Her swimming phobia, however, had little to do with water and more to do with
competition. "In high school, they literally had to drag me across the tiles to
the pool to swim for United States Swimming [USS]," Wolter said. "I thought it
was going to be too hard and way too scary, but they just threw me in the
pool." After her initial apprehension, Wolter found out she was a natural. "I
never really considered swimming my sport when I was younger because there were
so many other things I was involved in," Wolter said. "But when I swam for USS
and I started improving my times in meets, it became really fun."
By continually improving her times since then, Wolter has become a top
collegiate swimmer. At H-Y-Ps on Sat., Feb. 6, Wolter posted a time of
2:00.97 in the 200-meter backstroke, setting the Kiphuth Memorial Pool record.
And on Sat., Feb. 24, she raised the bar at the Ivy League Championships
(Easterns) in the same event by placing first with a 1:59.71. "Her time was a
simply fantastic swim," Yale men's swimmer, Timothy Saunders, ES '01, said. "I
always knew she was very talented, but I never expected her to drop that much
time. She has suddenly become one of America's premiere swimmers." Wolter's
victory injected her team with much needed points and team spirit. "No one
last weekend was swimming particularly well," Wolter said. "But something
clicked Saturday night. After I won the 200 and Meredith Bryerley [BR '01] won
the 100 freestyle, there was so much energy that people's times started picking
up. We won the 400 freestyle relay and set a pool record [3:34.04] as well as
an Easterns meet record. We went out with a bang."
The swimming team is an especially close group, and Wolter is well-loved by
her teammates. "She's an all-around champion," Shannon Mulcahy, SM '00, said.
"Lindsay has an excellent work ethic. She's very supportive. She's a great
teammate as well as a friend." Wolter knows it will be tough after next season
to leave what has been a big part of life at Yale. "It's so sad to think about
swimming being over," she said. "I just don't want it to end."

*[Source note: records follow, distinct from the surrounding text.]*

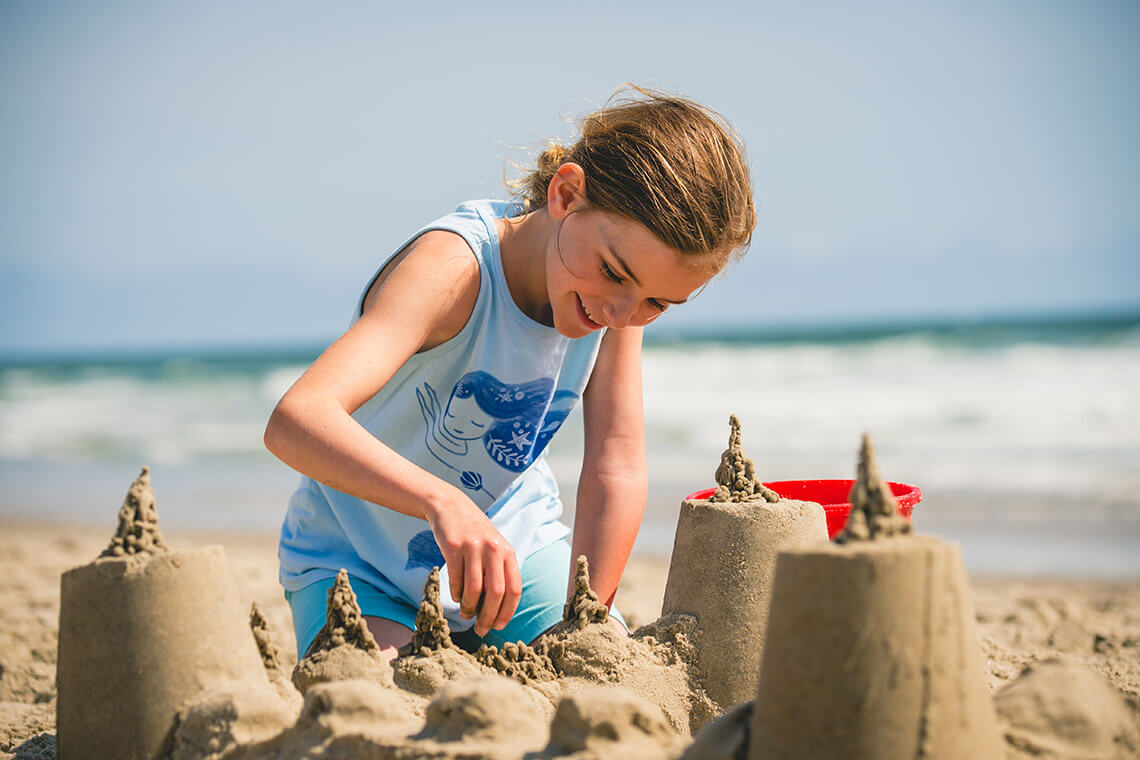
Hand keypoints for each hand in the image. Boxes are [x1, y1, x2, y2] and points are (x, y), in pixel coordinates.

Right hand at [428, 496, 521, 636]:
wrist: (451, 507)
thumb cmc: (475, 535)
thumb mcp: (494, 549)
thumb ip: (499, 573)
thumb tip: (498, 610)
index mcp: (508, 552)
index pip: (514, 589)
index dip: (507, 612)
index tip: (498, 626)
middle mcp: (494, 549)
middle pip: (496, 593)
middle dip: (488, 616)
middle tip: (481, 629)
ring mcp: (474, 547)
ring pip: (475, 588)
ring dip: (469, 608)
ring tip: (466, 615)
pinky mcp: (454, 546)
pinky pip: (456, 579)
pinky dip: (456, 594)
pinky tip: (456, 598)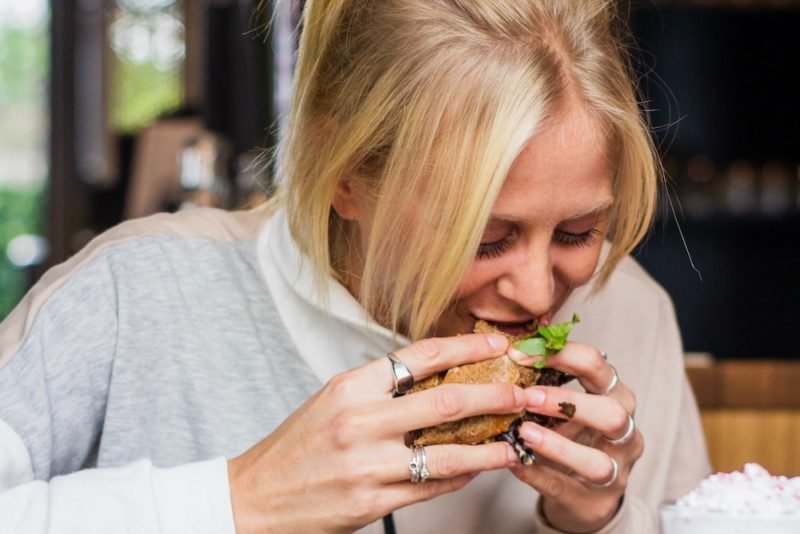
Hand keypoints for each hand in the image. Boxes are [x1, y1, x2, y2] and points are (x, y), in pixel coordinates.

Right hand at [228, 333, 526, 532]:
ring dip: (491, 447)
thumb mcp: (331, 402)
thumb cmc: (295, 448)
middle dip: (496, 396)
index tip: (498, 348)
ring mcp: (368, 464)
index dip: (467, 349)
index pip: (421, 356)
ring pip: (449, 452)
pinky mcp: (372, 502)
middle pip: (447, 401)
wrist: (254, 498)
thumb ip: (380, 390)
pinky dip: (460, 475)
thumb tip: (436, 380)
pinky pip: (431, 486)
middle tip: (525, 393)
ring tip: (515, 442)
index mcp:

Still, she will spend her last months continuing to try to be the best. "I'd
like to get the school record in the 100 and 200 backstroke," she said. "My
goals are always to get best times." Such goals may not be out of reach.
"Watching Lindsay swim is the most natural thing," roommate and fellow swimmer
Laura Schned, BK '01, said. "Her stroke is just effortless."
As for her fear of competition, it seems that Wolter overcame it long ago. As
her recent victories and record-breaking times show, when it comes to swimming
in the Ivy League, Lindsay Wolter has no fear.